What the task requires:
Below are some records. Print exactly the lines between the one holding "right wrist: (312, 636)" and the one holding "right knee: (944, 835)", inclusive, and nothing else.

■ ■ ■ ■ ■

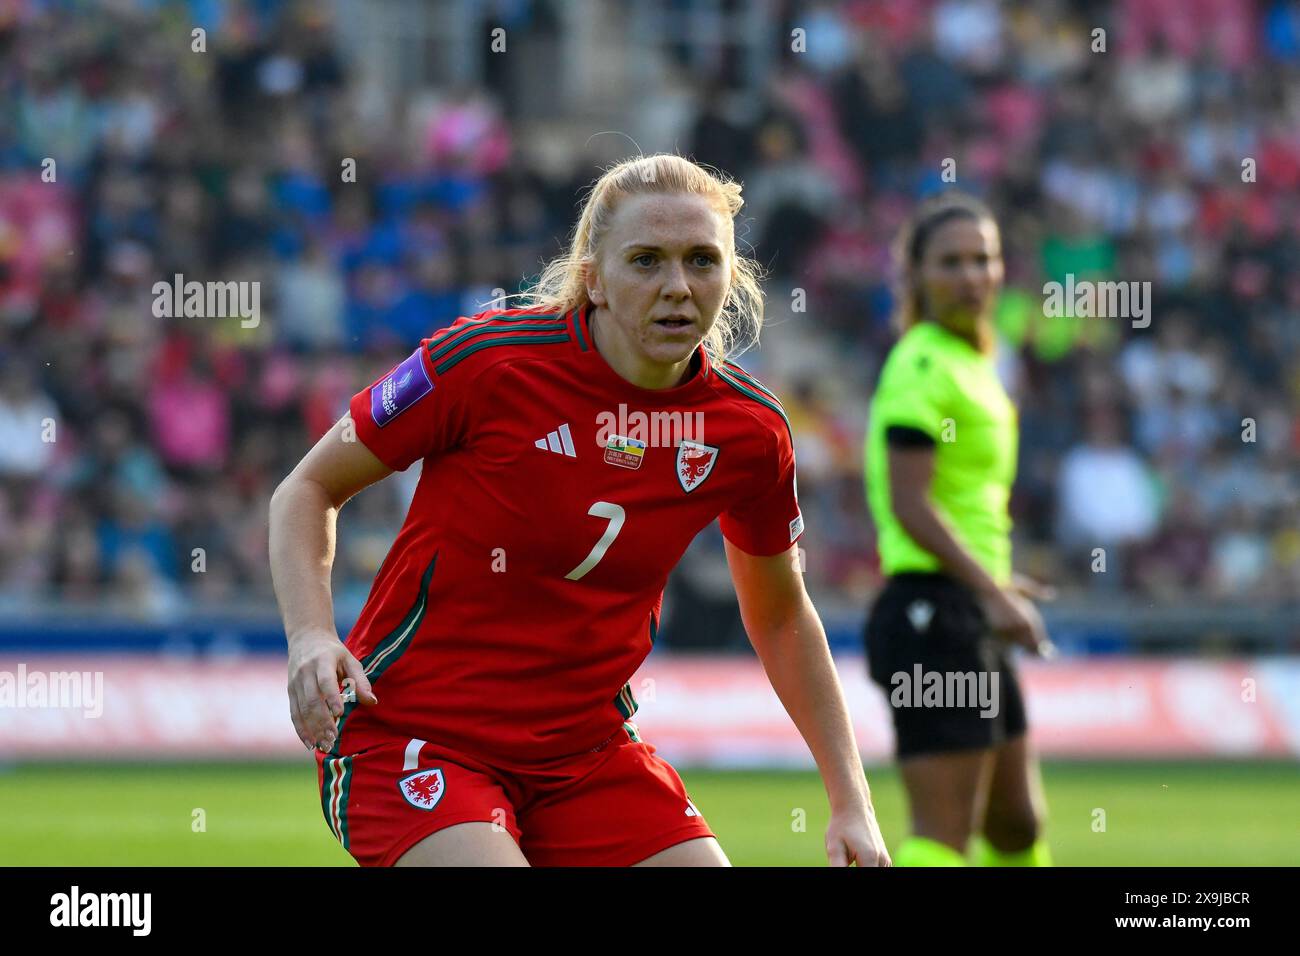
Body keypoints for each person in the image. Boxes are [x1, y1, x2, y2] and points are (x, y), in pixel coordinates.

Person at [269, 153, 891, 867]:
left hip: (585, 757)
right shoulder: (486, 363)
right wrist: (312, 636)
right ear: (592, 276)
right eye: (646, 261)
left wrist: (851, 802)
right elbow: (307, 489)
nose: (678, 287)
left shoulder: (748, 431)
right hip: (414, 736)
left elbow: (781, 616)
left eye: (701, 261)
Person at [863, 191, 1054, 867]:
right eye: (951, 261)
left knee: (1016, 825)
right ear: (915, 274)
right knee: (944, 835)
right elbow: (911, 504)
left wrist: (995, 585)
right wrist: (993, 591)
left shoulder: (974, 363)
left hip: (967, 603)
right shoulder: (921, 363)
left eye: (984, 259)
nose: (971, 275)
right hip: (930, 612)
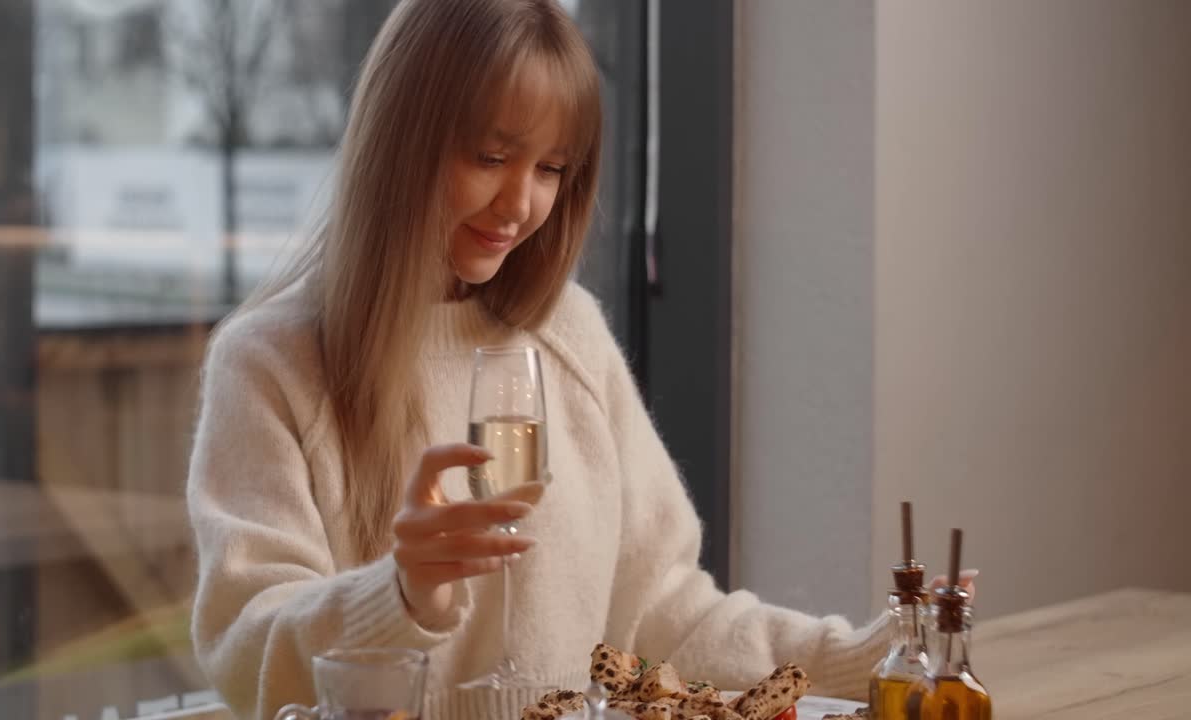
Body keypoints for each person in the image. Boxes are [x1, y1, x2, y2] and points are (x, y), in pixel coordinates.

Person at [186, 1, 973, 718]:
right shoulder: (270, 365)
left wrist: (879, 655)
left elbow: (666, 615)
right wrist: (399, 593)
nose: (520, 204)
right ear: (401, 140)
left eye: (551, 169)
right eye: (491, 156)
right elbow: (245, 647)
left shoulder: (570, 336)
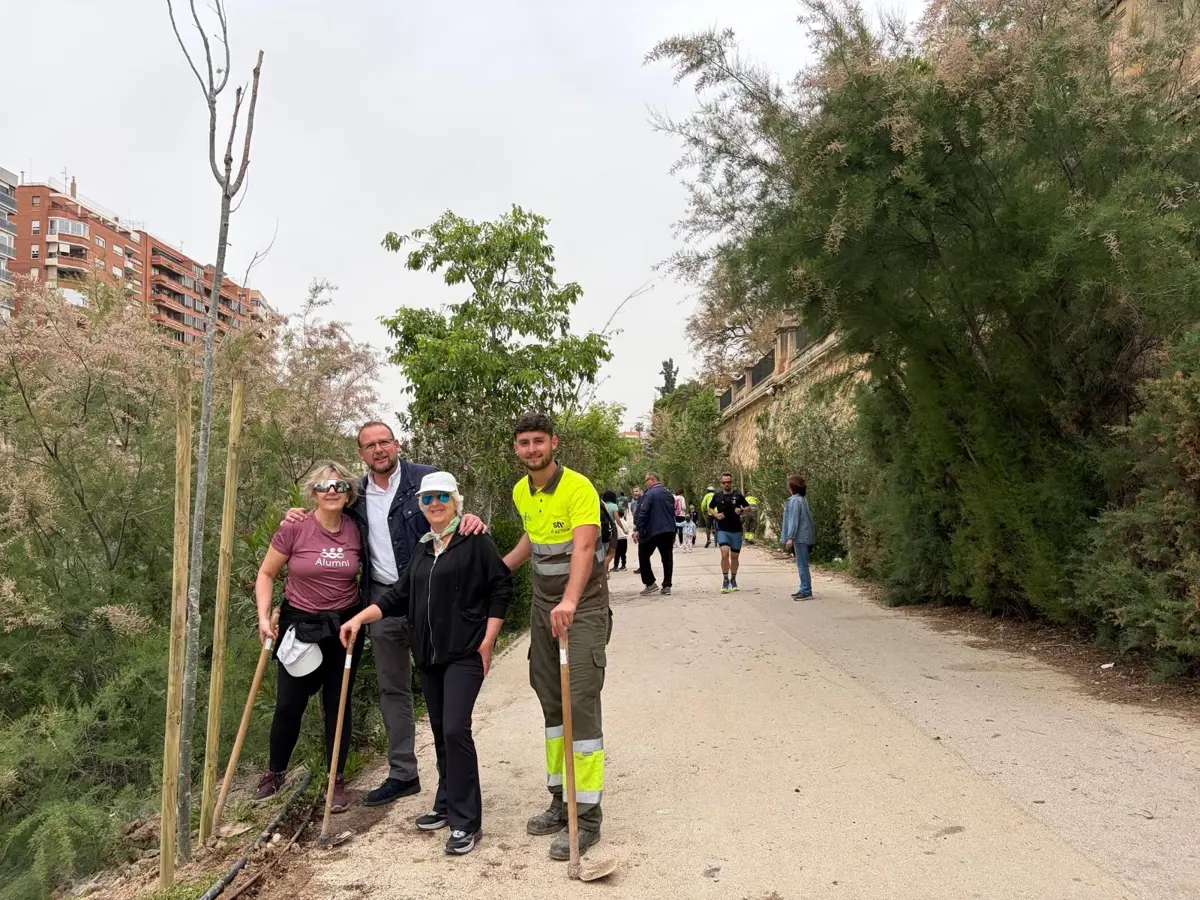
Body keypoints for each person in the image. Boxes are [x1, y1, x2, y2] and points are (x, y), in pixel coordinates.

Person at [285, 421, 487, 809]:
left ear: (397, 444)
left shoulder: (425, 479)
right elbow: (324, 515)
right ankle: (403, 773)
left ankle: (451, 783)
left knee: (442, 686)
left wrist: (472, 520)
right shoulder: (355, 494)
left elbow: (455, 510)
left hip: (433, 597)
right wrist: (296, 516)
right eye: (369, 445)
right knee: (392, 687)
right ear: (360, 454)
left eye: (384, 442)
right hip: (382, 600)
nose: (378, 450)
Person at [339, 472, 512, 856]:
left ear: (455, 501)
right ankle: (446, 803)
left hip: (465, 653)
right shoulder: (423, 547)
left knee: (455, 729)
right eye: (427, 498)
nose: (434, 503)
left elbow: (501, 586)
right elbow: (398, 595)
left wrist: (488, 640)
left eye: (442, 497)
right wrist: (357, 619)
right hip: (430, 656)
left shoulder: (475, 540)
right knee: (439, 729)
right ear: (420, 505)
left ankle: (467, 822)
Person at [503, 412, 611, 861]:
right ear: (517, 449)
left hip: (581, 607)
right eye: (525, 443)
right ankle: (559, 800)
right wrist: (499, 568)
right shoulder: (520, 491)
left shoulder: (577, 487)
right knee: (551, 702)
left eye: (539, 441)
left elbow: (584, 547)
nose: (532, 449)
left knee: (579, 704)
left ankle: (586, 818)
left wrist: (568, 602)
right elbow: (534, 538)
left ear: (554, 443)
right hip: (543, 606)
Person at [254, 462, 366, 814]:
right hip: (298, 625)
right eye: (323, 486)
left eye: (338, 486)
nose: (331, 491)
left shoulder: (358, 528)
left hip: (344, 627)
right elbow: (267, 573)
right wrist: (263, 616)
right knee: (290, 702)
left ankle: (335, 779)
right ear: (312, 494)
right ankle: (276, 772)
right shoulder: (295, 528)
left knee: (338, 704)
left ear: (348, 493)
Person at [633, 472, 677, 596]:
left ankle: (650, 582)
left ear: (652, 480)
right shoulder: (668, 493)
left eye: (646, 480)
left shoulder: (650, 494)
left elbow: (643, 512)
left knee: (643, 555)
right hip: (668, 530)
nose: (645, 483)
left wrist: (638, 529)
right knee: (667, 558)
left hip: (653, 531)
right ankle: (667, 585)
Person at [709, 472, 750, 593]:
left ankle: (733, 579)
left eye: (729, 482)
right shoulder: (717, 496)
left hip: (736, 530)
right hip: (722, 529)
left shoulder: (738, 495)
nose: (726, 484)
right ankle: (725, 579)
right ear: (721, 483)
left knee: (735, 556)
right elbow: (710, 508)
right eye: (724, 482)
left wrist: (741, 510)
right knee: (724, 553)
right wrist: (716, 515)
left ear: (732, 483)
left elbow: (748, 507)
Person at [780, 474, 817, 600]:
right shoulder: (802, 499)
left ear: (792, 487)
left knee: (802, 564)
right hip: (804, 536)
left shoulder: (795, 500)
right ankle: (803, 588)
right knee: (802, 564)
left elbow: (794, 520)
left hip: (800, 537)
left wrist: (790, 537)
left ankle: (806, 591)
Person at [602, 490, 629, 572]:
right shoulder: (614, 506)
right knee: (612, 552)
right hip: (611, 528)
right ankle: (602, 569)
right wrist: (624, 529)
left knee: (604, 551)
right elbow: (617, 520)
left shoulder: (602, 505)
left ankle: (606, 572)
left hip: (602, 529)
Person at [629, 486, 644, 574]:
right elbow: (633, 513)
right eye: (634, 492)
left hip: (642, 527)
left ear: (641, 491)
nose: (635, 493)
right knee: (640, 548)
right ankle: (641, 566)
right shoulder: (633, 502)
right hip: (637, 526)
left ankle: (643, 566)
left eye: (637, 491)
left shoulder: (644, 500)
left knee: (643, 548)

■ ■ ■ ■ ■

Response area:
right wrist: (312, 636)
right ear: (592, 276)
right eye: (646, 261)
left wrist: (851, 802)
right elbow: (307, 489)
nose: (678, 287)
left shoulder: (748, 431)
right hip: (414, 736)
left elbow: (781, 616)
left eye: (701, 261)
Person at [863, 191, 1054, 867]:
right eye: (951, 261)
left knee: (1016, 825)
right ear: (915, 274)
right knee: (944, 835)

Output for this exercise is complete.